_How to complete this task:_
Once the pictures are set aside, print the records that follow exactly as written.

Dataset excerpts:
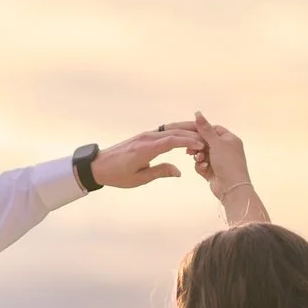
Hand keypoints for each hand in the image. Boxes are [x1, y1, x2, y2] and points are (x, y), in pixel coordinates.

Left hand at [88, 123, 202, 189]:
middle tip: (209, 138)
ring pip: (170, 129)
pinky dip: (177, 132)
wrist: (98, 165)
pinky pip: (164, 131)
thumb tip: (179, 171)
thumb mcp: (139, 178)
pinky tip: (186, 134)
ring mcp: (145, 135)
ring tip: (202, 133)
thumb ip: (160, 172)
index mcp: (146, 149)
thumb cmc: (117, 175)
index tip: (202, 145)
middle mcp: (146, 138)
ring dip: (186, 130)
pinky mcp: (144, 136)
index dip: (188, 142)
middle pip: (174, 131)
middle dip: (192, 133)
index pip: (172, 141)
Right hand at [186, 112, 265, 222]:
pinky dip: (201, 166)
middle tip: (190, 149)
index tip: (189, 132)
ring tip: (199, 160)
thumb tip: (197, 112)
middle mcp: (225, 149)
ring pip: (202, 154)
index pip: (213, 129)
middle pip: (205, 142)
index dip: (201, 130)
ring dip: (199, 156)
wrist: (232, 188)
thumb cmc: (228, 162)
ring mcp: (219, 161)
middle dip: (197, 146)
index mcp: (229, 139)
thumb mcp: (216, 143)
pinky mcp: (212, 171)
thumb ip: (205, 128)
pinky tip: (204, 169)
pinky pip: (201, 164)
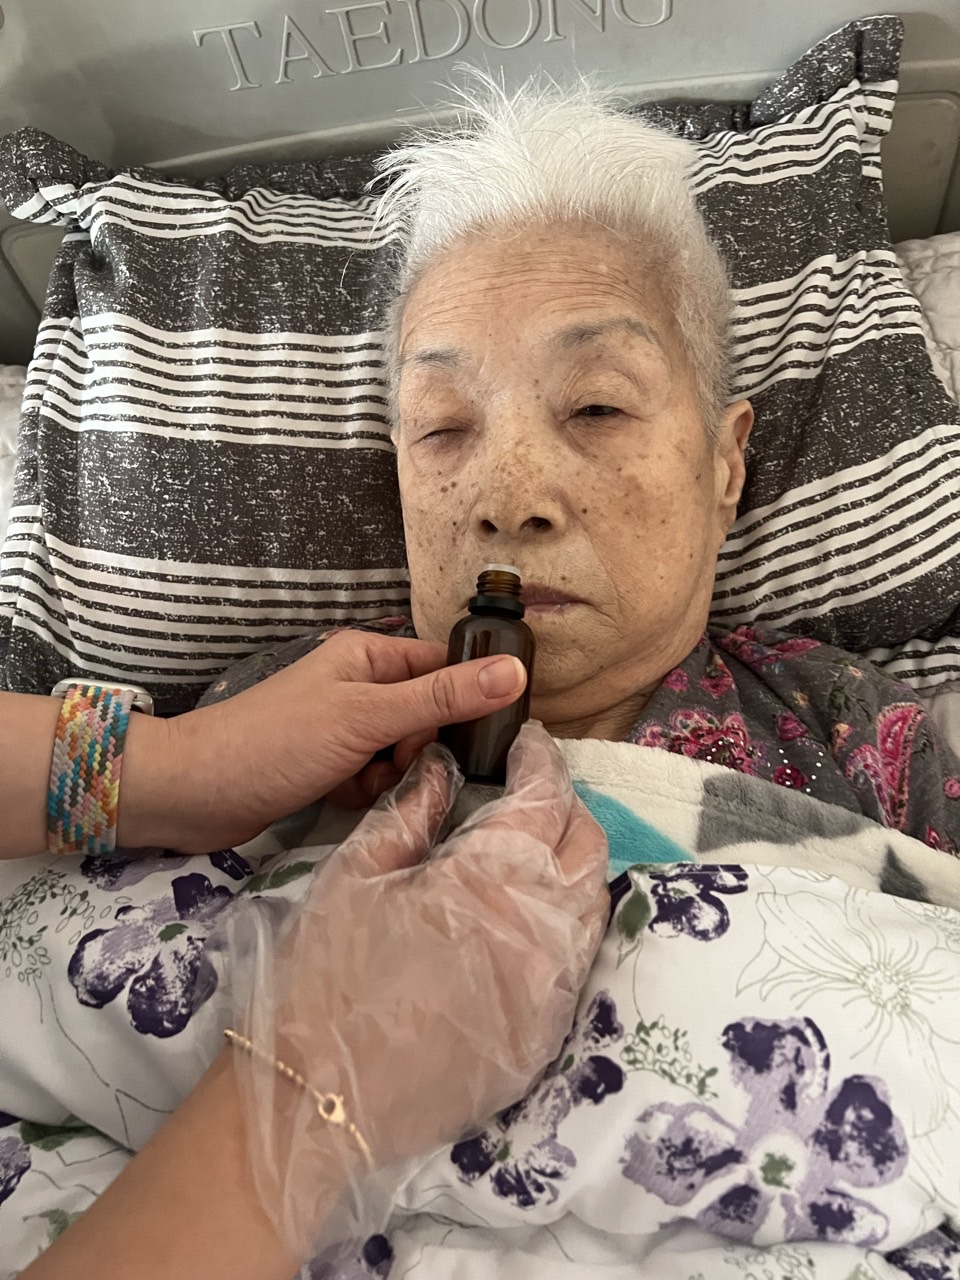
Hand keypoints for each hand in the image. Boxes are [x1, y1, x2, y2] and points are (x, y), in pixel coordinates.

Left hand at [124, 630, 526, 852]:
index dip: (466, 700)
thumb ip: (443, 697)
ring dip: (391, 775)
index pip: (444, 668)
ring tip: (360, 784)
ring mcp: (342, 726)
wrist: (196, 793)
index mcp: (369, 655)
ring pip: (403, 752)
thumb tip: (517, 669)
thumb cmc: (280, 742)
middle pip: (428, 716)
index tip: (480, 738)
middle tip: (395, 764)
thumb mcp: (369, 716)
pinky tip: (340, 798)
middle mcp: (359, 684)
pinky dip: (365, 790)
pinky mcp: (327, 764)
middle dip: (420, 748)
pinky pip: (374, 776)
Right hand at [224, 721, 609, 1256]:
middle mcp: (545, 926)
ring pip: (592, 902)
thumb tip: (443, 765)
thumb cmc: (325, 976)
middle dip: (563, 807)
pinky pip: (578, 960)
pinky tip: (523, 921)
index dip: (541, 758)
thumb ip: (411, 810)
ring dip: (569, 866)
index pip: (546, 795)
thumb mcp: (356, 873)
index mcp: (494, 875)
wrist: (316, 1103)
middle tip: (524, 797)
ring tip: (527, 855)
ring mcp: (555, 986)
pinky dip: (564, 924)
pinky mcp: (549, 1034)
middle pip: (586, 844)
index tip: (527, 742)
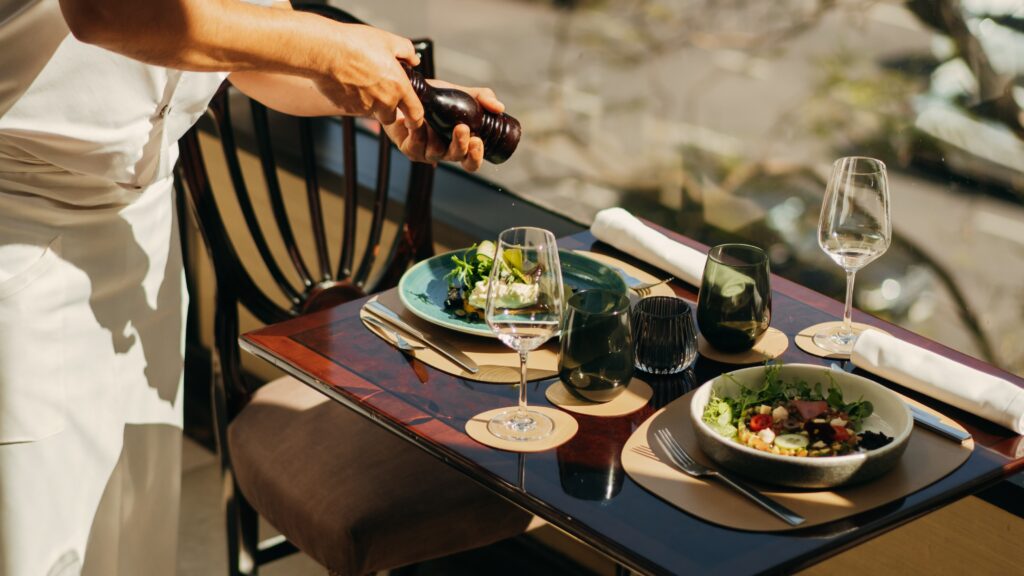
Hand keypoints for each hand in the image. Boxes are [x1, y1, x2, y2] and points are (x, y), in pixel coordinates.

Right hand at [312, 23, 424, 128]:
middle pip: (391, 116)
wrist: (325, 51)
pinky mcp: (347, 108)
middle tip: (380, 88)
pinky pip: (354, 108)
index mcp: (398, 87)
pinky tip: (349, 82)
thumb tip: (413, 59)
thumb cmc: (355, 44)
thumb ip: (407, 52)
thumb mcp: (389, 41)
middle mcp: (383, 101)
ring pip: (372, 112)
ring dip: (371, 103)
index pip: (416, 113)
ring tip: (362, 82)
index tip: (415, 120)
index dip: (417, 119)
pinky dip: (354, 99)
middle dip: (389, 107)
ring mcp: (364, 106)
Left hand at [382, 81, 504, 171]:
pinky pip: (416, 142)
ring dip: (438, 135)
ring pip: (436, 152)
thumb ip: (482, 98)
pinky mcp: (409, 147)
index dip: (476, 157)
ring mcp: (426, 152)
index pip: (471, 162)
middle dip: (461, 146)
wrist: (409, 91)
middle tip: (463, 129)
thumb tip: (499, 107)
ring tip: (435, 118)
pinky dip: (420, 129)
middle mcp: (444, 152)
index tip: (478, 141)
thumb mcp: (462, 94)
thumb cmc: (435, 98)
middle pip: (456, 158)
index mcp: (459, 145)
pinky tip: (422, 119)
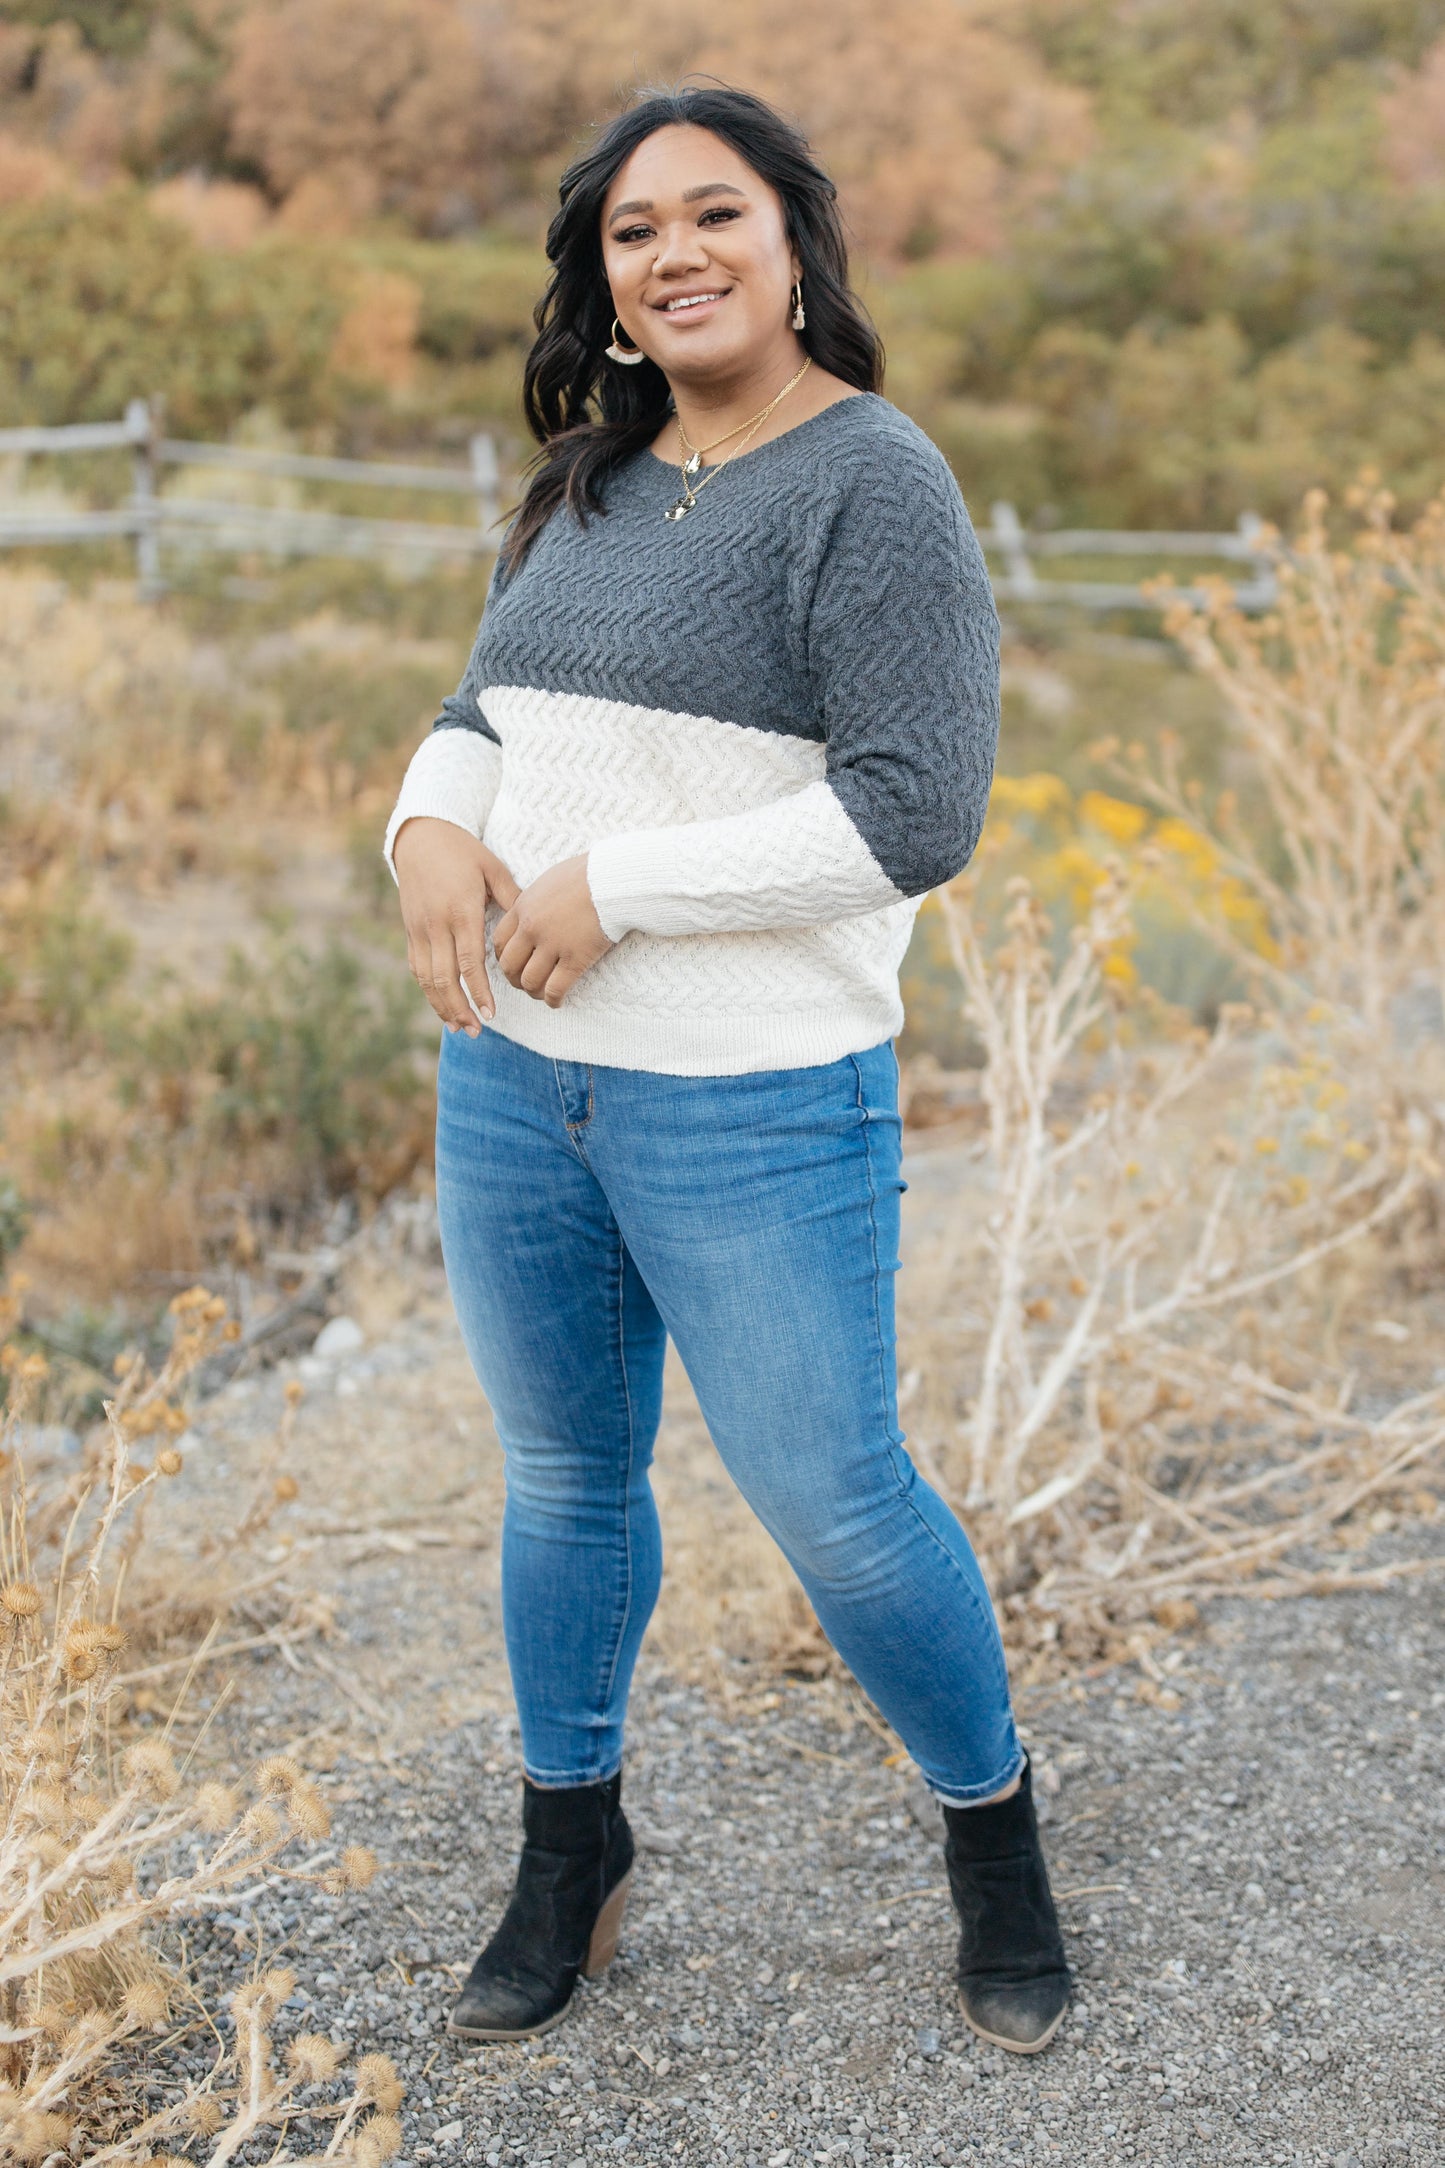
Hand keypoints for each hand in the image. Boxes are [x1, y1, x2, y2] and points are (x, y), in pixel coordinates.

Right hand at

_Answer section:_
Hand keypoints for each hand in the image. Boxes are [x1, y1, x2, y2] and points are (x, y), in pixel coordinates.

Left hand at [88, 123, 202, 189]:
middle tip: (209, 138)
ring pip: (170, 129)
pinky dip: (177, 132)
wrist: (98, 165)
pinky pip: (164, 131)
thumb tip: (179, 171)
thumb mcp: (139, 178)
pinky tip: (186, 134)
ring mcp: (145, 135)
ring tip: (202, 133)
thumb ip: (160, 172)
index mcp: (146, 149)
thumb cmc: (117, 175)
index tip: (202, 145)
middle mcp: (146, 138)
ring dip: (186, 130)
pinky mcp: (144, 136)
index dip: (188, 142)
middle pip: (174, 131)
middle dip: (192, 133)
index pip: (172, 141)
Right hand at [186, 112, 265, 222]:
pinky dip: (201, 166)
middle tip: (190, 149)
index tip: (189, 132)
ring tip: (199, 160)
thumb tip: (197, 112)
middle mcp: (225, 149)
ring pip: (202, 154)
index pip: (213, 129)
middle pip: (205, 142)
index dip: (201, 130)
ring dip: (199, 156)
wrist: (232, 188)
thumb cmc: (228, 162)
ring mcp: (219, 161)
middle dip: (197, 146)
index mcp: (229, 139)
thumb mcp: (216, 143)
pinky mcp: (212, 171)
thumb ip: (205, 128)
pinky tip: (204, 169)
pinky pip: (201, 164)
Hand keypoints for each hand in the image. Boxes are [x1, y1, x2, y2] and points are (x, y), in pixel coordinates.

Left hand at [124, 630, 526, 852]:
index dip: (466, 700)
thumb ip: (443, 697)
ring dip: (391, 775)
index pip: (444, 668)
ring tip: (360, 784)
ring mcp: (342, 726)
wrist: (196, 793)
index mcp: (369, 655)
ring pip: (403, 752)
thumb tip: (517, 669)
thumb cmc: (280, 742)
middle pip: (428, 716)
index tip: (480, 738)
middle tip: (395, 764)
thumb mcp: (369, 716)
pinky tip: (340, 798)
middle mcp: (359, 684)
pinky dip: (365, 790)
pinky mcp: (327, 764)
middle dip: (420, 748)
pinky pip: (374, 776)
Right hand at [224, 721, 609, 1256]:
middle mcp: (545, 926)
ring pip: (592, 902)
thumb tip: (443, 765)
thumb cmc: (325, 976)
middle dip: (563, 807)
pinky pip: (578, 960)
pinky tip: (523, 921)
index dip: (541, 758)
thumb ip: (411, 810)
ring dip: (569, 866)
index pip: (546, 795)
thumb mcp: (356, 873)
index mcp: (494, 875)
wrist: (316, 1103)
middle tip: (524, 797)
ring tip: (527, 855)
ring mcp: (555, 986)
pinky dip: (564, 924)
pinky mcp: (549, 1034)
middle pip: (586, 844)
index tip: (527, 742)
Hand keypoints for each hand in the image. Boxes are [x1, y1, x2, y2] and points are (x, y), in pixel coordinates.

Right hand at [312, 23, 424, 128]:
middle pip: (391, 116)
wrist: (325, 51)
pinky mcp: (347, 108)
middle tip: (380, 88)
pinky pip: (354, 108)
index mcp: (398, 87)
pinky tip: (349, 82)
thumb tip: (413, 59)
thumb cmc: (355, 44)
thumb ip: (407, 52)
thumb mcp: (389, 41)
middle mcp: (383, 101)
ring pip: (372, 112)
ring dip: (371, 103)
index pip: (416, 113)
ring tip: (362, 82)
index tip: (415, 120)
index dip: (417, 119)
pinky dip: (354, 99)
middle dip: (389, 107)
ring mcp: (364, 106)
Left hand at [382, 81, 504, 171]:
pinky pip: (416, 142)
ring dip: (438, 135)
ring pip: (436, 152)
thumb ip: (482, 98)
pinky mcp: (409, 147)
index dip: (476, 157)
ring mcp: (426, 152)
index pip: (471, 162)
middle dip: (461, 146)
wrist: (409, 91)
middle tip: (463, 129)
thumb tip: (499, 107)
ring tip: (435, 118)
pinky dip: (420, 129)
middle mcp: (444, 152)
index tip: (478, 141)
thumb mcp: (462, 94)
thumb cmc: (435, 98)
middle pip: (456, 158)
index mcp: (459, 145)
pinky tip: (422, 119)
Hand keypoints for each hand in the image. Boxes are [x1, y1, x2, y2] and points are (x, y), in pixel coordinates.

Right hand at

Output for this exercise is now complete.